## Assignment
Word for word, copy the data that follows and skip its pictures.
━━━━━ Records provided
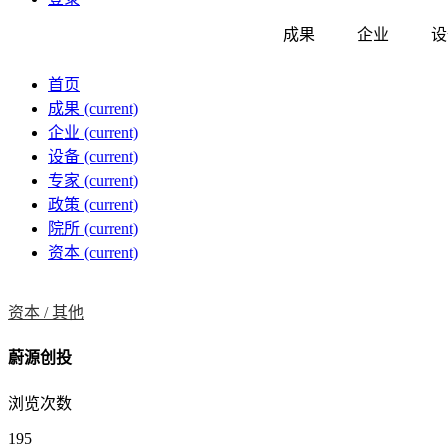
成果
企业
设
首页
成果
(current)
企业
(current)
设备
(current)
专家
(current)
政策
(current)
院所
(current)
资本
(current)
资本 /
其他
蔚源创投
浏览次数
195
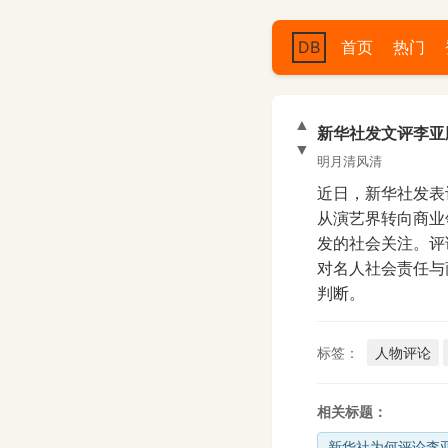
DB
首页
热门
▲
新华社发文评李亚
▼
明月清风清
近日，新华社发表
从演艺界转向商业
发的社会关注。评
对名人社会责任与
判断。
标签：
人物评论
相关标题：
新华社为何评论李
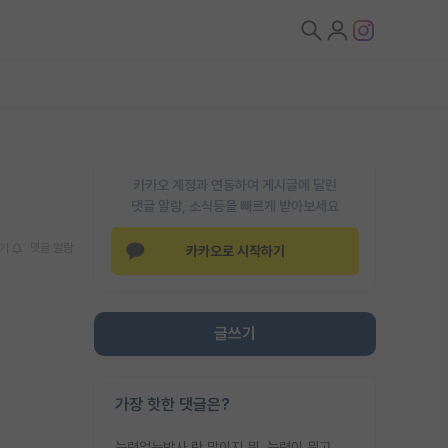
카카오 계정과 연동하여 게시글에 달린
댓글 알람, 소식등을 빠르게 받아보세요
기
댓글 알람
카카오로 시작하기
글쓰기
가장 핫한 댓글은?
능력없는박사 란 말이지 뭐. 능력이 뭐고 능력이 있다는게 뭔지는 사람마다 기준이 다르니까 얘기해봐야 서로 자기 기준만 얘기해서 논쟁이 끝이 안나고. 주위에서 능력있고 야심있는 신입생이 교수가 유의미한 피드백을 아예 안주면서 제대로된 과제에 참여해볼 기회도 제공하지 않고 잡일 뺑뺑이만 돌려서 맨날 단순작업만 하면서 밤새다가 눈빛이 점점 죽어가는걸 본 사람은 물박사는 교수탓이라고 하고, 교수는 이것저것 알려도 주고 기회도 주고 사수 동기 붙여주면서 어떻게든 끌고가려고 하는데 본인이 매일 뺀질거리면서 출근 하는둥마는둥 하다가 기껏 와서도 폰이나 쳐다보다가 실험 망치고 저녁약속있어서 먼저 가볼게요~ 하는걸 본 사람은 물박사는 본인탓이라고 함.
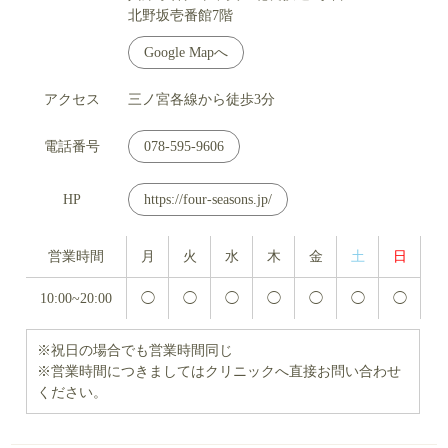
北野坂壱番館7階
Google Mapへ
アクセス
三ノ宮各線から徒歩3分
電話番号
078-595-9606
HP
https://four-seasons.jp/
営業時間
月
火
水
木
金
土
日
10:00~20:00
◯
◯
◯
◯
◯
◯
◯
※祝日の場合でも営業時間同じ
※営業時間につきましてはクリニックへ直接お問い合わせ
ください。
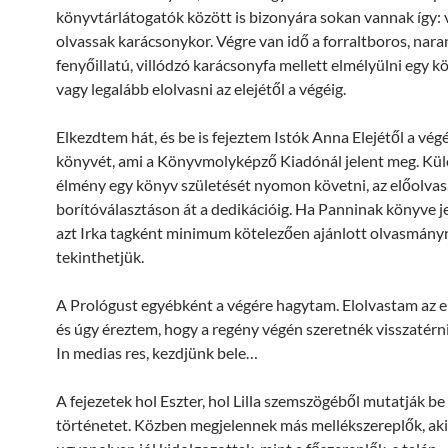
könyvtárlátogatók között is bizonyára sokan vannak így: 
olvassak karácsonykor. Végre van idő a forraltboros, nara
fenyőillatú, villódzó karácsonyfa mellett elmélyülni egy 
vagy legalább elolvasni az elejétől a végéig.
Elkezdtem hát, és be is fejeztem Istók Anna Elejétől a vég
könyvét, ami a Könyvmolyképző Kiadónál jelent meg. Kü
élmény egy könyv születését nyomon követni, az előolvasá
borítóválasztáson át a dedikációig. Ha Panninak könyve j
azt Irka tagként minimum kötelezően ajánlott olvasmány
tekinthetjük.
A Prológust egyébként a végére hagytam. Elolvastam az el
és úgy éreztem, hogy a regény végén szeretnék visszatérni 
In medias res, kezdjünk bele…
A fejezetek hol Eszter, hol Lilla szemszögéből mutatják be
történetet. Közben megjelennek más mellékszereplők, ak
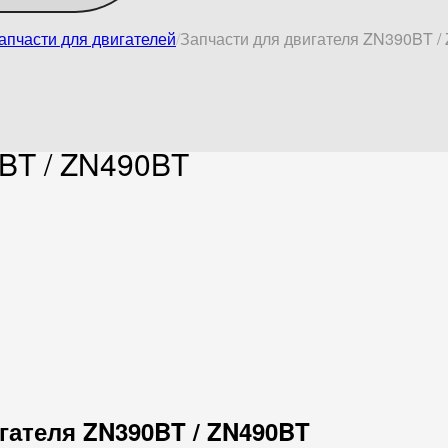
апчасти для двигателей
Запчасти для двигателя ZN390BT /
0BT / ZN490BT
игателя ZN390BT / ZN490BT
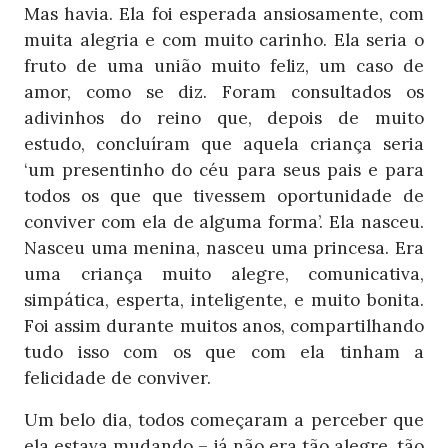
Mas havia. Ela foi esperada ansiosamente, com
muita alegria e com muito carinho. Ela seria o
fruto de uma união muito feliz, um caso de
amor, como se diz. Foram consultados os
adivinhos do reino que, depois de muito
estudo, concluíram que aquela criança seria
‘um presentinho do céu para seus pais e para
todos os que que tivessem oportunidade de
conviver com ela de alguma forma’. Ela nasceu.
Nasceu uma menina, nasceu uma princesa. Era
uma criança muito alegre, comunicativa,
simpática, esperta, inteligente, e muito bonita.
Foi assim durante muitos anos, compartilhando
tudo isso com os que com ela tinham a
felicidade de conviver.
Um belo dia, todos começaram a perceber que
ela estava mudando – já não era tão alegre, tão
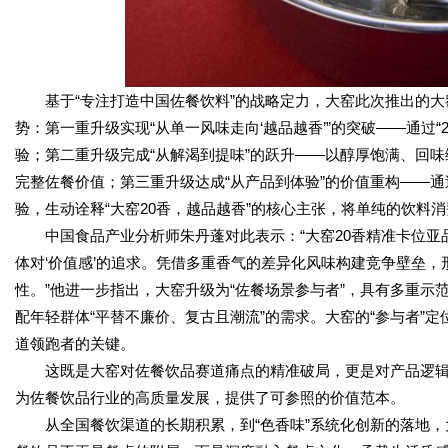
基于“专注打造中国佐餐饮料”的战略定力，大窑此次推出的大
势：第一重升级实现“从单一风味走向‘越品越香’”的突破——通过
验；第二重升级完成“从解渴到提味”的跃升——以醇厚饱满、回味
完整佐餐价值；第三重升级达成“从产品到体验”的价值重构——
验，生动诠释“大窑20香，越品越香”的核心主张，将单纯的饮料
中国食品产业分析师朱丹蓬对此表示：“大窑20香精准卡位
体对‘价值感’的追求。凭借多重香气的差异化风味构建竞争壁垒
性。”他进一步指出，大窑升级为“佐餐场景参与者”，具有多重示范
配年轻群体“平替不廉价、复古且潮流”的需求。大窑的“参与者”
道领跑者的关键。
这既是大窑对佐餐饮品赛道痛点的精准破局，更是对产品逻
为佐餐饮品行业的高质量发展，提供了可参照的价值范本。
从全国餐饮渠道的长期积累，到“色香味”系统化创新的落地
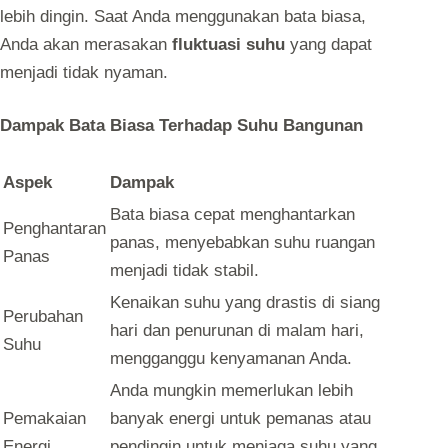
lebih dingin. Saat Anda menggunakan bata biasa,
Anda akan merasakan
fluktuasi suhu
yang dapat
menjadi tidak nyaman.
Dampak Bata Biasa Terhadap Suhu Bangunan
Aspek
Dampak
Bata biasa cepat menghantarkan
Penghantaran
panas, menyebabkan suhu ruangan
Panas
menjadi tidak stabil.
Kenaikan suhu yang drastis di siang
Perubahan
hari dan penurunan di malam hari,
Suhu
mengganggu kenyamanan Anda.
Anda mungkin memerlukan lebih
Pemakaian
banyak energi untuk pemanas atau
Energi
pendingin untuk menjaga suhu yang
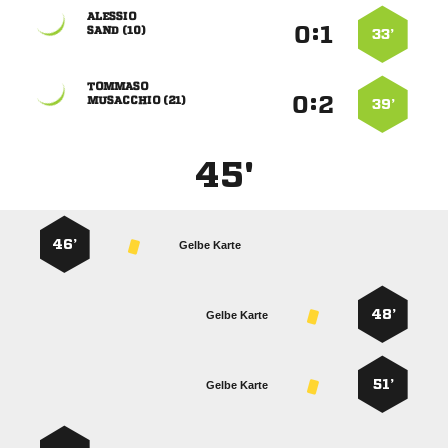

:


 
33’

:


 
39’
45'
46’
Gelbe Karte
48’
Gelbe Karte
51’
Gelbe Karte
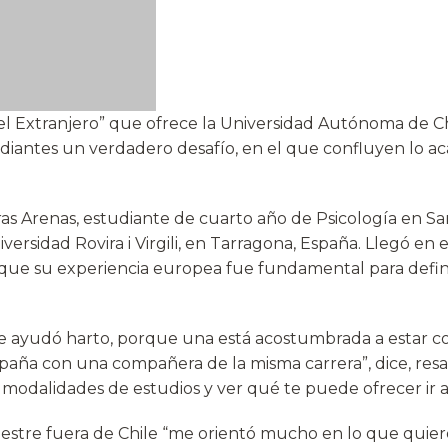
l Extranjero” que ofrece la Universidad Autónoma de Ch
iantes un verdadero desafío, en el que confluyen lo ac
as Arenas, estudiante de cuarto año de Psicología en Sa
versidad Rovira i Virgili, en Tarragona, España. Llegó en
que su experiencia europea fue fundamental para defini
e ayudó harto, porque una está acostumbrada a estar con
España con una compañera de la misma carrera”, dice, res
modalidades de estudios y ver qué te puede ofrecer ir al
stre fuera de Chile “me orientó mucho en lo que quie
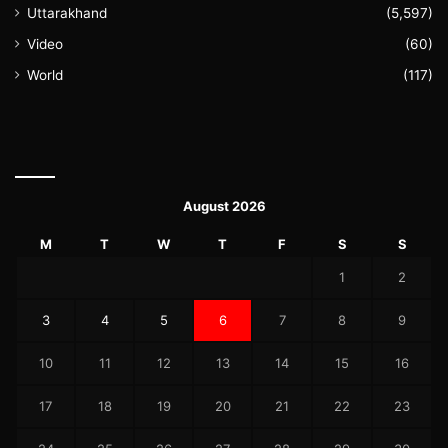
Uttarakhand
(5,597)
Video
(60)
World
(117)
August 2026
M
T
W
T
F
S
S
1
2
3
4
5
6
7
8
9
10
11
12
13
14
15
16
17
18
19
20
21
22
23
━━━━━━━━━━
## Problem solution
成果
企业
设
首页
成果
(current)
企业
(current)
设备
(current)
专家
(current)
政策
(current)
院所
(current)
资本
(current)
资本 /
其他
蔚源创投
浏览次数
195
DB
首页
热门
▲
新华社发文评李亚
▼
明月清风清
近日，新华社发表
从演艺界转向商业
发的社会关注。评
对名人社会责任与
判断。
标签：
人物评论
相关标题：
新华社为何评论李
카카오 계정과 연동하여 게시글에 달린
댓글 알람, 소식등을 빠르게 받아보세요
기
댓글 알람
카카오로 시작하기
글쓰기
가장 핫한 댓글은?
능력없는박사 란 말이지 뭐. 능력이 뭐고 능력이 있다는게 뭔지는 사람마다 기준이 다르니까 얘기해봐야 서로 자기 기준만 얘기해서 논쟁이 끝이 안나고. 주위에서 능력있고 야심있는 신입생이 교수가 유의미한 피드백을 아예 안주면서 제대로된 과제에 참여해볼 기회도 제공하지 않고 잡일 뺑뺑이만 돌려서 맨날 단순작업만 하면서 밤새다가 눈빛이 점점 죽어가는걸 본 사람은 물박사는 교수탓이라고 하고, 교수는 이것저것 알려도 주고 기회도 주고 사수 동기 붙여주면서 어떻게든 끌고가려고 하는데 본인이 매일 뺀질거리면서 출근 하는둥마는둥 하다가 기껏 와서도 폰이나 쳐다보다가 실험 망치고 저녁약속있어서 먼저 가볼게요~ 하는걸 본 사람은 물박사는 본인탓이라고 함.
北野坂壱番館7階
Google Mapへ
アクセス
三ノ宮各線から徒歩3分
電話番号
078-595-9606
HP
https://four-seasons.jp/
営業時間
月
火
水
木
金
土
日
10:00~20:00
◯
◯
◯
◯
◯
◯
◯
※祝日の場合でも営業時間同じ
※営業時間につきましてはクリニックへ直接お問い合わせ
ください。
könyvtárlátogatók között is bizonyára sokan vannak így: 
olvassak karácsonykor. Végre van idő a forraltboros, nara
fenyőillatú, villódzó karácsonyfa mellett elmélyülni egy 
vagy legalább elolvasni az elejétől a végéig.
Elkezdtem hát, és be is fejeztem Istók Anna Elejétől a vég
könyvét, ami a Könyvmolyképző Kiadónál jelent meg. Kü
élmény egy könyv születését nyomon követni, az előolvasá
borítóválasztáson át a dedikációig. Ha Panninak könyve j
azt Irka tagként minimum kötelezően ajánlott olvasmány
tekinthetjük.
A Prológust egyébként a végére hagytam. Elolvastam az el
és úgy éreztem, hogy a regény végén szeretnék visszatérni 
In medias res, kezdjünk bele…
A fejezetek hol Eszter, hol Lilla szemszögéből mutatják be
történetet. Közben megjelennek más mellékszereplők, ak
апчасти для двигателей
Запчасти для двигателя ZN390BT /
0BT / ZN490BT
игателя ZN390BT / ZN490BT
Mas havia. Ela foi esperada ansiosamente, com
muita alegria e com muito carinho. Ela seria o
fruto de uma união muito feliz, um caso de
amor, como se diz. Foram consultados os
adivinhos do reino que, depois de muito
estudo, concluíram que aquela criança seria
‘um presentinho do céu para seus pais e para
todos os que que tivessem oportunidade de
conviver com ela de alguma forma’. Ela nasceu.
Nasceu uma menina, nasceu uma princesa. Era
uma criança muito alegre, comunicativa,
simpática, esperta, inteligente, e muito bonita.
Foi assim durante muitos anos, compartilhando
tudo isso com os que com ela tinham a
felicidade de conviver.
Um belo dia, todos começaram a perceber que
ela estava mudando – já não era tão alegre, tão
基于“专注打造中国佐餐饮料”的战略定力，大窑此次推出的大
势：第一重升级实现“从单一风味走向‘越品越香’”的突破——通过
验；第二重升级完成“从解渴到提味”的跃升——以醇厚饱满、回味
完整佐餐价值；第三重升级达成“从产品到体验”的价值重构——
验，生动诠释“大窑20香，越品越香”的核心主张，将单纯的饮料
中国食品产业分析师朱丹蓬对此表示：“大窑20香精准卡位
体对‘价值感’的追求。凭借多重香气的差异化风味构建竞争壁垒
性。”他进一步指出，大窑升级为“佐餐场景参与者”，具有多重示范
配年轻群体“平替不廉价、复古且潮流”的需求。大窑的“参与者”
道领跑者的关键。
这既是大窑对佐餐饮品赛道痛点的精准破局，更是对产品逻
为佐餐饮品行业的高质量发展，提供了可参照的价值范本。
从全国餐饮渠道的长期积累，到“色香味”系统化创新的落地
lebih dingin. Saat Anda menggunakan bata biasa,
Anda akan merasakan
fluktuasi suhu
yang dapat
menjadi tidak nyaman.
Dampak Bata Biasa Terhadap Suhu Bangunan
Aspek
Dampak
Bata biasa cepat menghantarkan
Penghantaran
panas, menyebabkan suhu ruangan
Panas
menjadi tidak stabil.
Kenaikan suhu yang drastis di siang
Perubahan
hari dan penurunan di malam hari,
Suhu
mengganggu kenyamanan Anda.
Anda mungkin memerlukan lebih
Pemakaian
banyak energi untuk pemanas atau
Energi
pendingin untuk menjaga suhu yang

:


 
33’

:


 
39’
45'
46’
Gelbe Karte
48’
Gelbe Karte
51’
Gelbe Karte
l Extranjero” que ofrece la Universidad Autónoma de Ch
iantes un verdadero desafío, en el que confluyen lo ac
as Arenas, estudiante de cuarto año de Psicología en Sa
versidad Rovira i Virgili, en Tarragona, España. Llegó en
que su experiencia europea fue fundamental para defini
e ayudó harto, porque una está acostumbrada a estar con
España con una compañera de la misma carrera”, dice, res
modalidades de estudios y ver qué te puede ofrecer ir al
stre fuera de Chile “me orientó mucho en lo que quie
Uttarakhand
(5,597)
Video
(60)
World
(117)
August 2026
M
T
W
T
F
S
S
1
2
3
4
5
6
7
8
9
10
11
12
13
14
15
16
17
18
19
20
21
22
23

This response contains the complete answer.